Павел Николаевич оказался безукоризнен во всем: каким-то невероятным образом он угадал, в какой именно цвет я давно собиралась перекрасить свой «Фольксваген».
Я пыталась отдать ему деньги, но он заявил, что если я сделаю это, то он наймет людей, которые разобьют мою машину, а потом подарит новую.
По-моему, примерно в таком же духе в свое время высказывался граф Монте-Кристо.
– Что, в ФСБ повысили зарплату? – улыбнулась я.
– Ведь все время жалуетесь, что денег мало платят, – ввернул Курилов, который одновременно разговаривал с каким-то сомнительным автодилером о покупке «Мерседеса» – того самого, по взаимозачету за десять процентов стоимости.
Чехов только загадочно улыбнулся…
…Первое, что я увидела, войдя в квартиру, был Докукин – трезвый и мрачный. Он сидел на самом краю дивана на смятом пледе, сжимая голову обеими руками, и тихонько раскачивался взад-вперед. Вокруг него бегали тетя Мила и только что вернувшаяся с работы Олимпиада Кирилловна.
– Во всем виноват Чубайс! – агрессивно восклицала последняя, потрясая пакетом с молоком, который она принесла своему племяннику для опохмелки. – До чего народ довели… паразиты!
Я покачала головой и вознамерилась уж было проскользнуть в свою комнату, как тетя Мила позвала меня:
– Женя… тут Коле нужно чего-нибудь от головы… а ни у меня, ни у Олимпиады Кирилловны что-то не оказалось. Тут такое…
– Да ну? – отозвалась я. – Че, совсем ничего, что ли? Даже какого нибудь пенталгина?
Тетя только развела руками:
– Да не в этом дело. Только что передали в сводке новостей, что сегодня было совершено нападение на институт, где работает Коля. Убиты двое охранников и лаборантка.
– Вот это номер! – вырвалось у меня. – А зачем… причины нападения?
– Сказали, что еще не выяснено. Коля как услышал, ему аж дурно стало. То есть… еще хуже, чем было, хотя я думала, что дальше некуда.
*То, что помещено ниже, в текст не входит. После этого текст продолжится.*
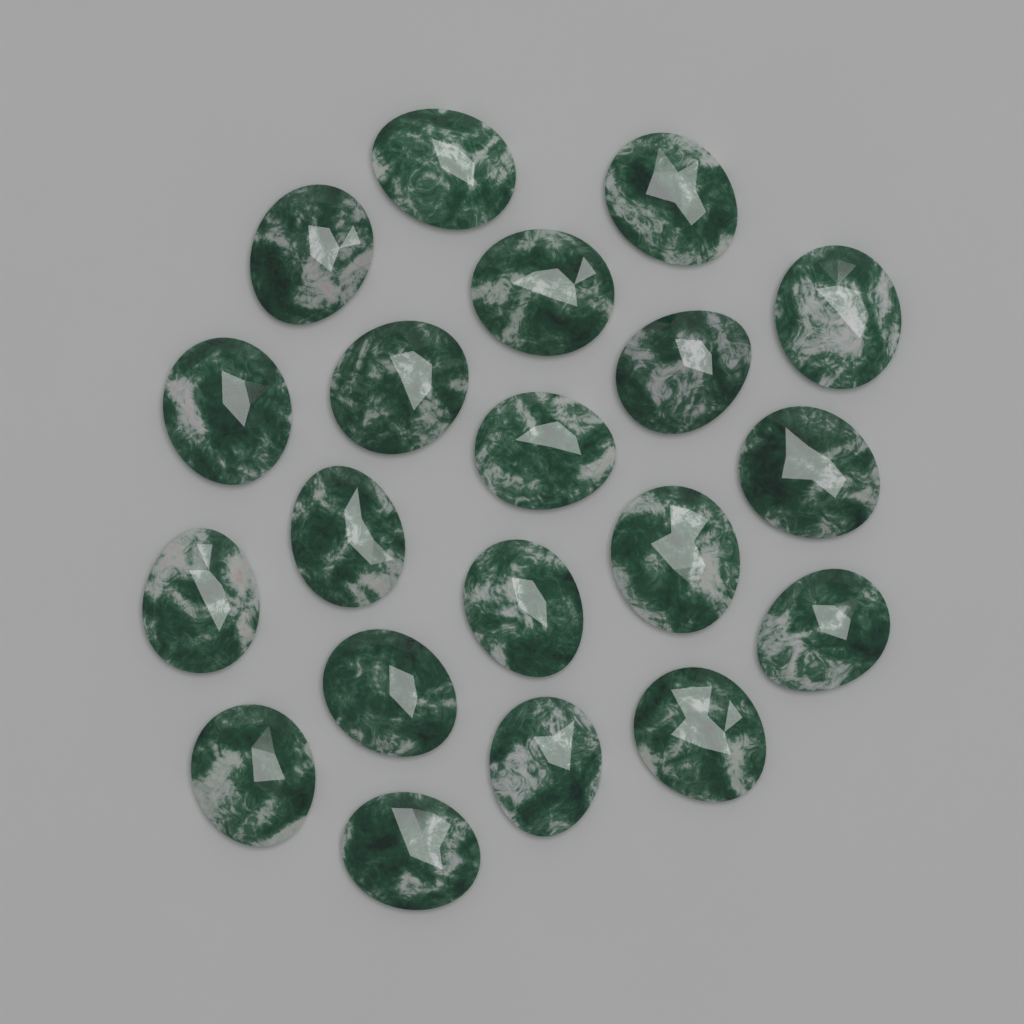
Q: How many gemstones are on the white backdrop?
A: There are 20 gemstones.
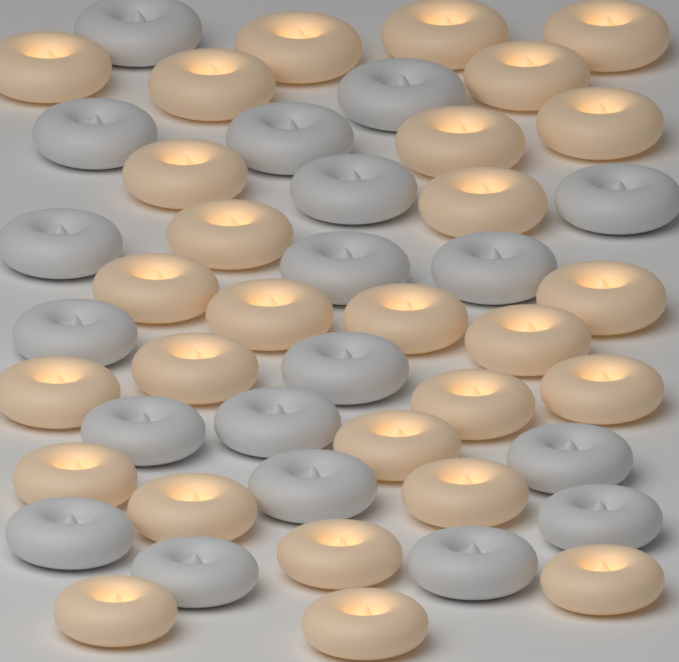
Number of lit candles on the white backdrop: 28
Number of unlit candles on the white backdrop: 19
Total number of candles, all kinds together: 47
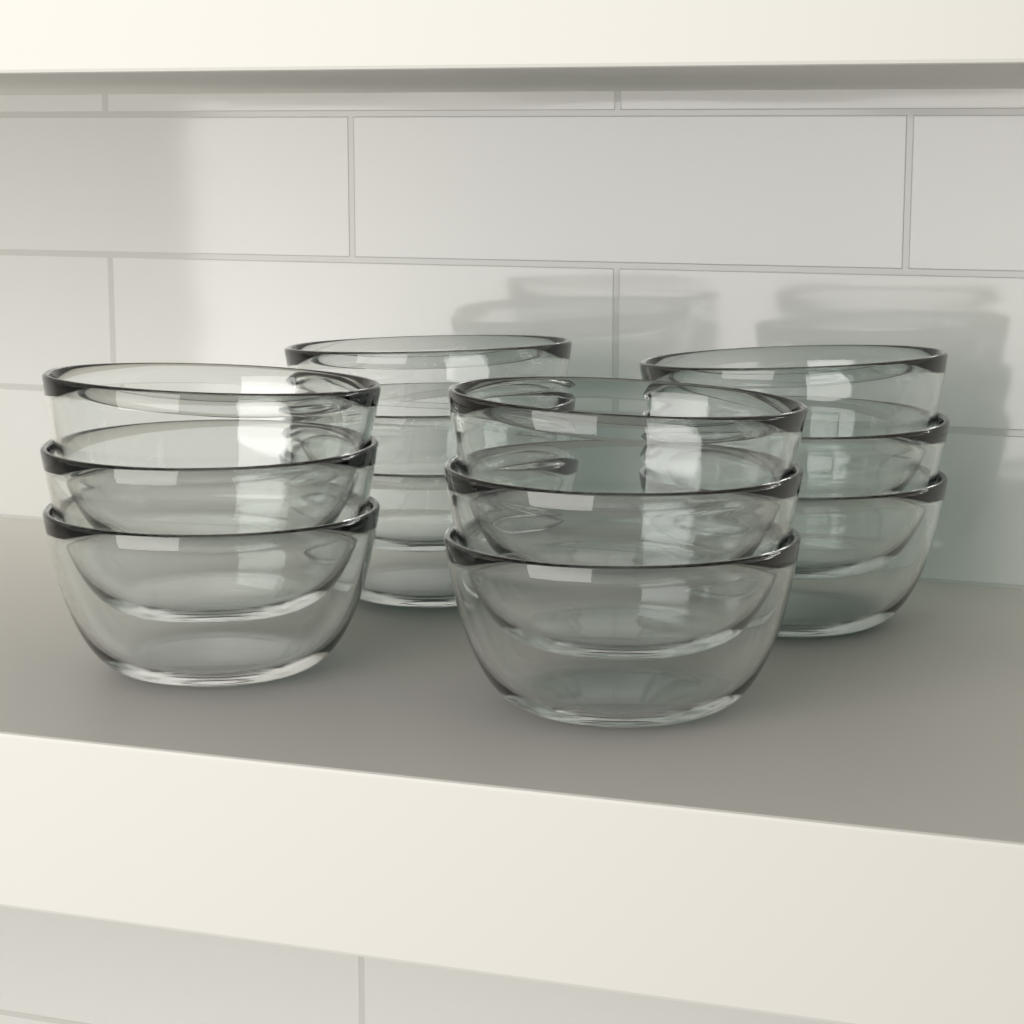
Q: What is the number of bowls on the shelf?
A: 12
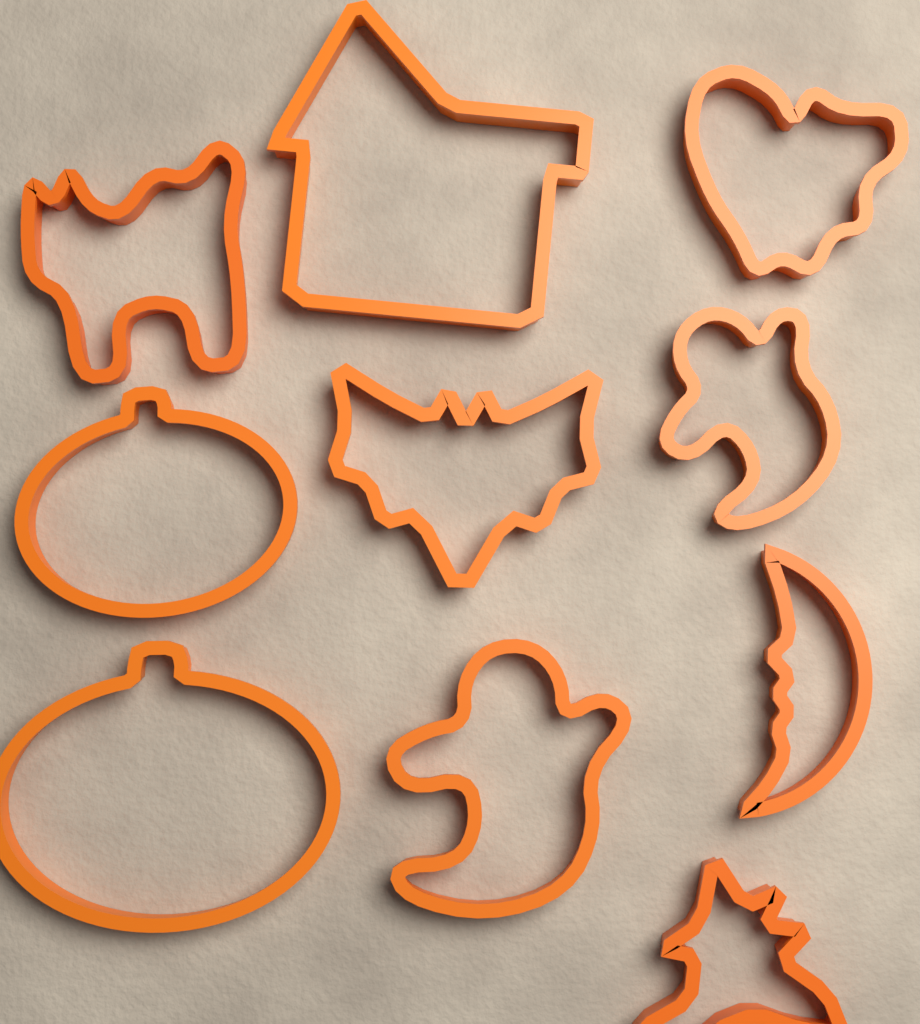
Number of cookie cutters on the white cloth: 10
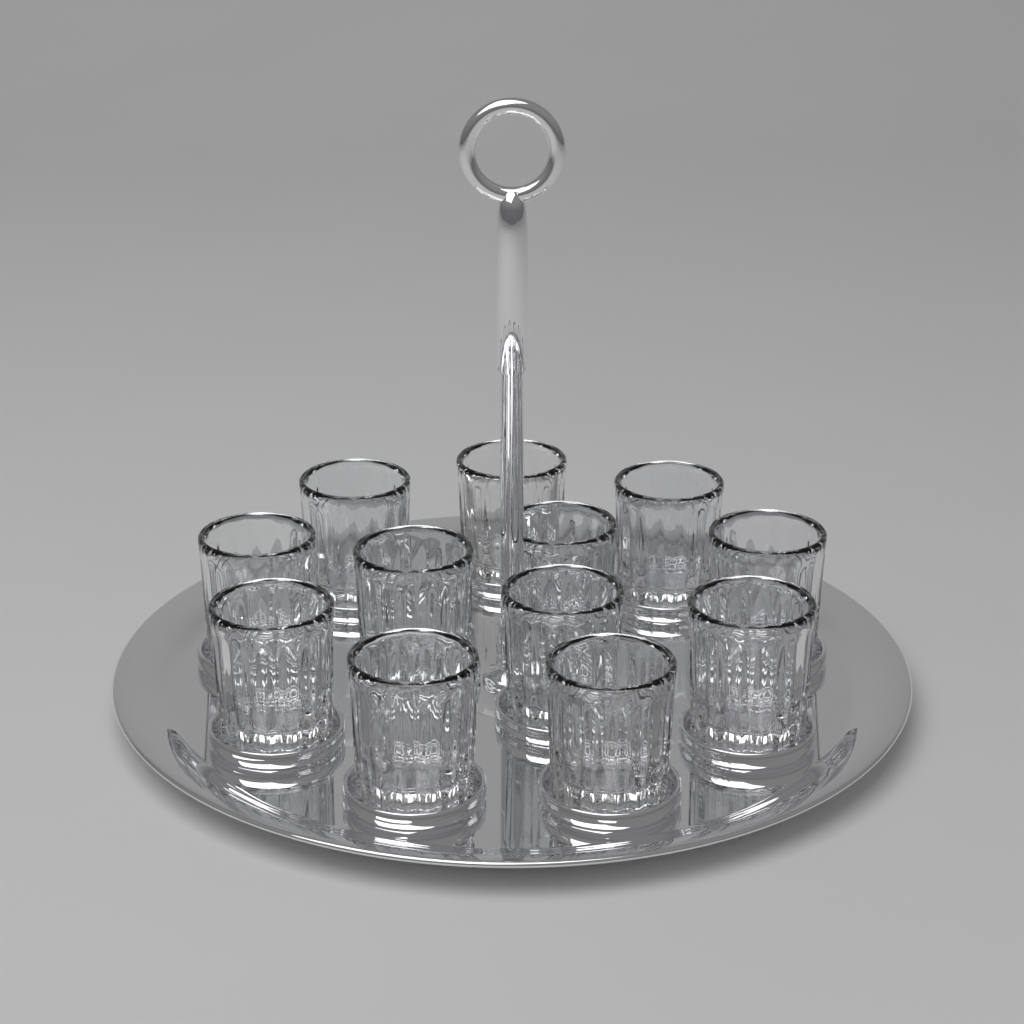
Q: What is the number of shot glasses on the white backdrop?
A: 12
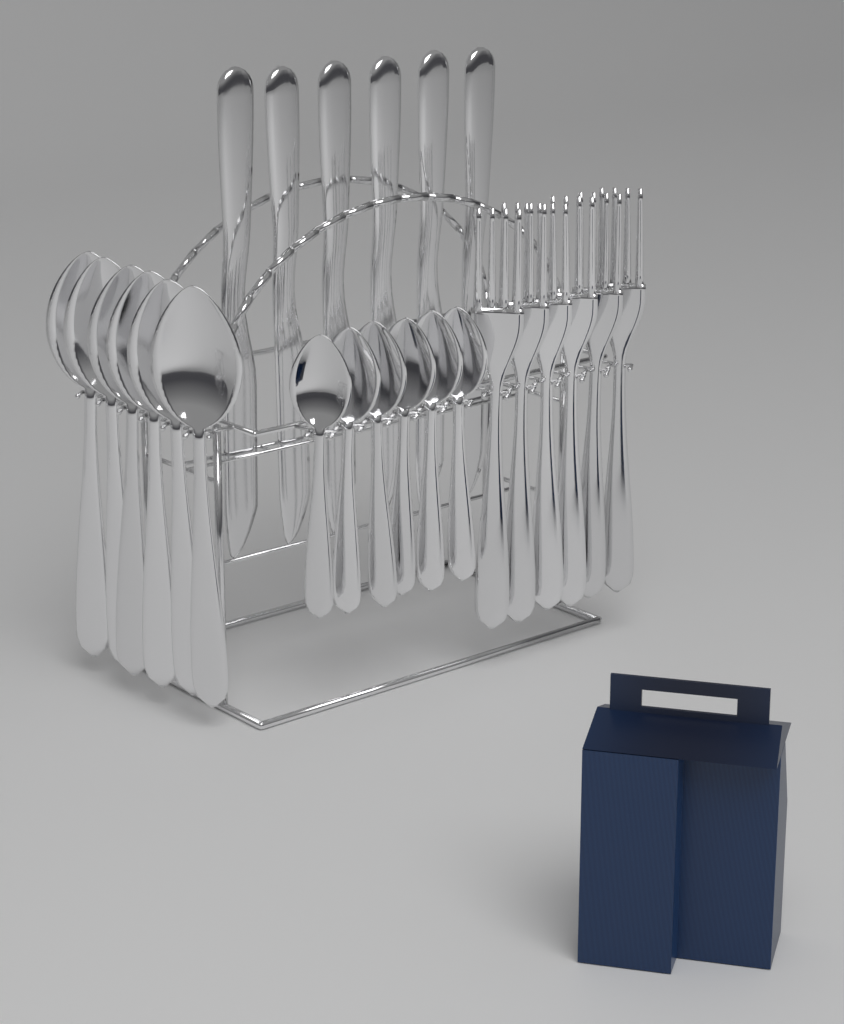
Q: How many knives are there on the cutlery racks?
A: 6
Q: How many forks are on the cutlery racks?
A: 6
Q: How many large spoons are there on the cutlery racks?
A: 6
– В смысле, мне нужно сходить в аптеку? – проговорила я, ощупывая все еще ноющую шею в том месте, где к ней приложился толстый ублюдок из команды Ольхи.
– Да, если ты не очень…
– Ну хорошо, – проговорила я и стала надевать обувь, размышляя об очередном преступлении, наверняка совершенном бандитами Ольховика…
* * *
Аптека находилась в нескольких кварталах от дома, и потому путь туда и обратно плюс две минуты в магазине занял примерно минут пятнадцать. Машину я брать не стала – в этом случае нужно было бы делать большой крюк.
Но, как оказалось, мой успешный визит в аптеку еще не означал, что Докукин получит вожделенное лекарство, призванное спасти его от дикой головной боли.
…Первая, кого я встретила на подходах к подъезду, оказалась Олимпиада Кирилловна. Она стояла на ступеньке и воинственно потрясала руками, а из уст ее лились выражения, чья шикарность раздвинула передо мной границы великого и могучего русского нелитературного языка.
Такой экспрессии я не ожидала даже от моей экспансивной и воинственной соседки, помешанной на внутриподъездных разборках и политике.
– Что случилось, Олимпиада Кирилловна? – не без тревоги спросила я.
– Да эти замудонцы, Чубайс их задери, счерномырдили Кольку, луди их в конский корень!
– Какие замудонцы?
– Да такие… на белой этой… иномарке!
– Чер-рт!! – вырвалось у меня. – Давно?
– Да только что за во-он угол завернули, лысые педрилы! Только ты ушла, в дверь звонок! Я-то думала, это ты зачем-то там вернулась, а это гориллы энти блядские, шлеп их мать перетудыт! Кольку хвать – и след простыл! И еще про тебя спрашивали… волки позорные! Я сказала, что тебя нет и не будет.
Больше я слушать не стала, а буквально прыгнула в стоявшую тут же у подъезда машину.
Догнать! Выследить! Быть может, это станет ключевым моментом в той сложной игре, что затеяли вокруг нас Ольховик и профессор Клинский. Ведь, судя по всему, бандиты действуют в авральной ситуации жесткого цейтнота, если среди бела дня – ну пусть с легким уклоном в сумерки – похищают человека, да еще из чужой квартиры.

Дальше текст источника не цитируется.